According to the Canadian Bureau of Statistics, the estimated population of Canada as of September 2021 is approximately 25.9 million people. The population has been steadily increasing over the past few years due to natural growth and net overseas migration.
Canada is a relatively sparsely populated country, with the majority of the population concentrated in major cities. The country has a low population density, with an average of around three people per square kilometer.
Canada is also known for its cultural diversity, with people from a wide range of ethnic and cultural backgrounds living in the country. According to the 2016 Census, around 29% of the population were born overseas, and over 300 different languages are spoken in Canadian homes
IS CANADA GOOD FOR EXPATS?
Strong economy: Canada has a strong and stable economy, which provides many employment opportunities for expats. The country has a diverse range of industries, including mining, finance, healthcare, and technology.
High standard of living: Canada consistently ranks highly in quality of life surveys due to its excellent healthcare, education, and infrastructure. The country also has a relaxed and welcoming culture, which can be attractive to expats.
Multicultural society: Canada is a melting pot of cultures and ethnicities, making it an attractive destination for those seeking a diverse and inclusive community. This can help expats feel more at home in a new country.
High-quality education: Canada is home to some of the world’s top universities, and the country’s education system is highly regarded globally. This can be an attractive factor for expats who have children or who are looking to further their own education.

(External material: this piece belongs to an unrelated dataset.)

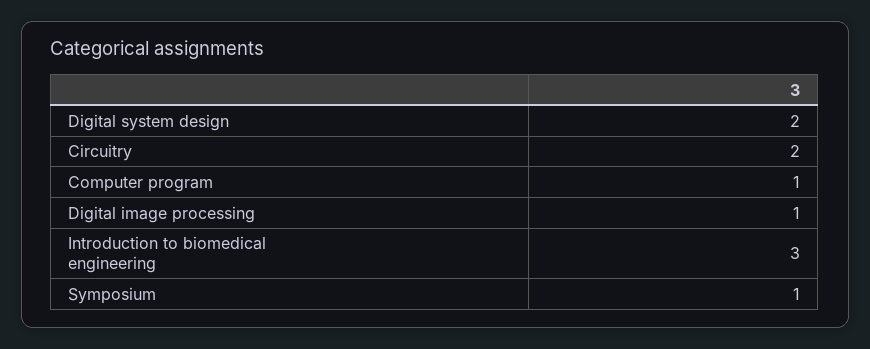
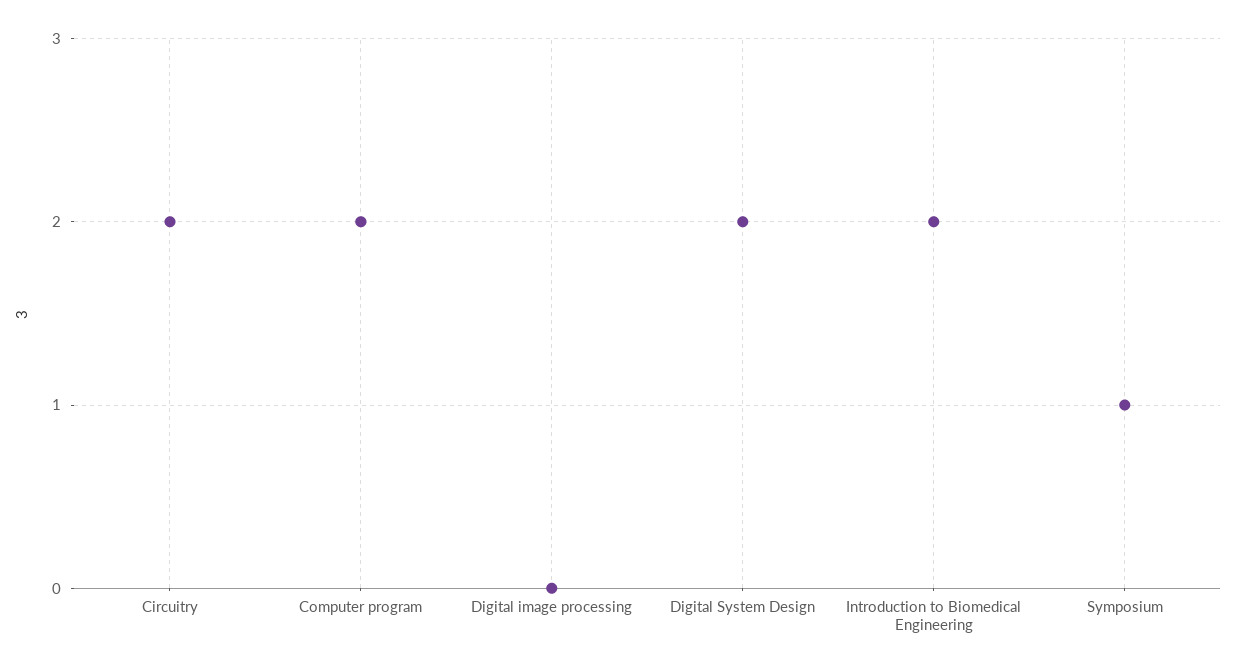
Computer program: 1 -> 2
Digital image processing: 1 -> 0
Introduction to biomedical engineering: 3 -> 2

Work-life balance: Canadians value work-life balance, and many companies offer flexible work arrangements, such as remote work or part-time work. This can be appealing to expats who are looking for a better work-life balance.
Beautiful natural landscapes: Canada boasts stunning natural landscapes that attract tourists from around the world. Expats can take advantage of this by exploring the country’s beaches, mountains, and wildlife.

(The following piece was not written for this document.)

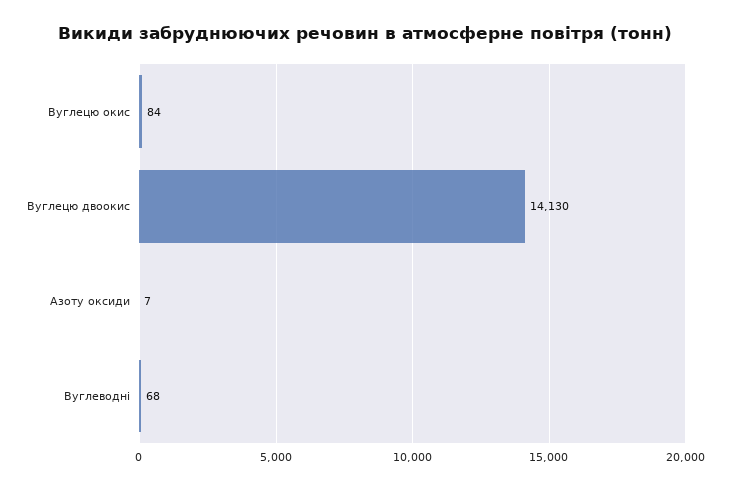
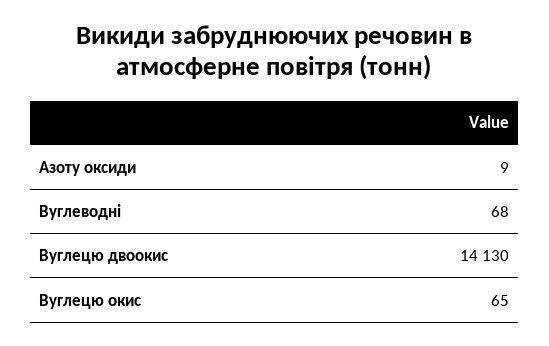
Вуглецю окис: 84 -> 65
Азоту оксиди: 7 -> 9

Healthcare: Canada has a universal healthcare system, which means that all citizens and permanent residents have access to affordable healthcare services. This can be a comforting factor for expats who are concerned about healthcare costs.

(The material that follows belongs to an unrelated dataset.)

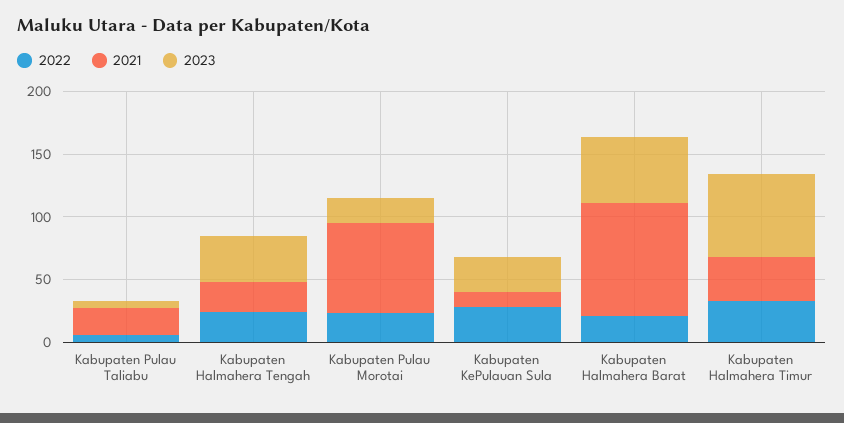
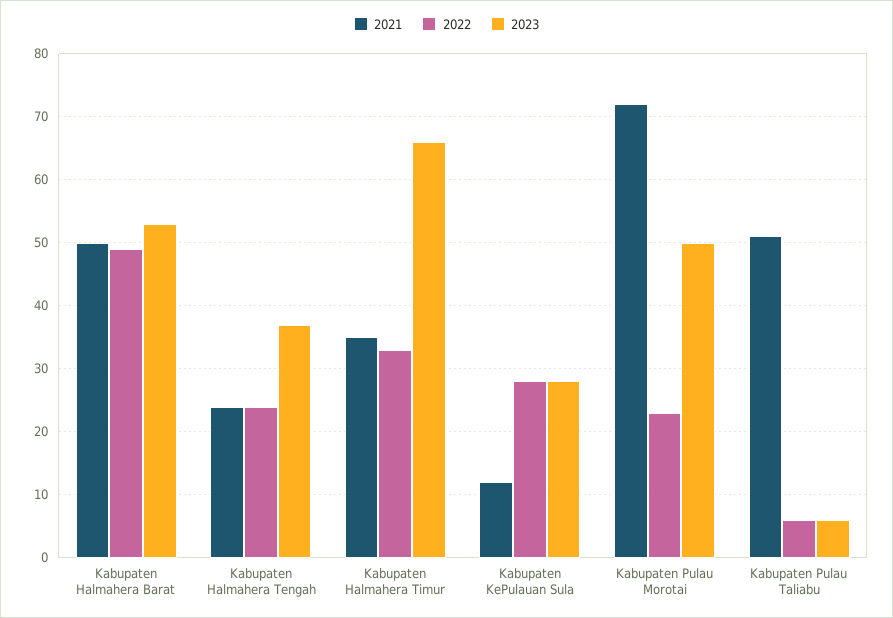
2021, Kabupaten Pulau Taliabu: 20 -> 51
2023, Kabupaten Pulau Morotai: 20 -> 50
2022, Kabupaten Halmahera Barat: 20 -> 49
2021, Kabupaten Halmahera Barat: 90 -> 50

Overall, Canada is an attractive destination for expats due to its strong economy, high standard of living, diverse culture, and beautiful natural landscapes.
Documentation: You will need to provide certain documentation when shipping baggage to Canada, including a customs declaration form, a packing list, and a copy of your passport.
Shipping options: There are several options for shipping baggage to Canada, including air freight, sea freight, and courier services. You should compare the different options to determine which one is best for your needs.
If you are shipping baggage to Canada, there are certain customs rules and regulations that you must follow. Here are some of the important points to keep in mind:
Prohibited items: There are certain items that are not allowed to be shipped to Canadian, including weapons, illegal drugs, and certain food items. You should check the official Canadian Customs and Border Protection Service (ACBPS) website for a complete list of prohibited items.
Restricted items: There are also certain items that are restricted and require special permits or licenses to be shipped to Canada. These may include firearms, certain types of medication, and certain types of plants and animals. You should check with the ACBPS to determine if any of the items you are shipping are restricted.
Declare all items: You are required to declare all items that you are shipping to Canada on the customs form. This includes both prohibited and restricted items, as well as any items that are within the duty-free allowance.
Duties and taxes: You may be required to pay duties and taxes on any items that you are shipping to Canada. The amount of duty and tax will depend on the value of the items and the type of items you are shipping.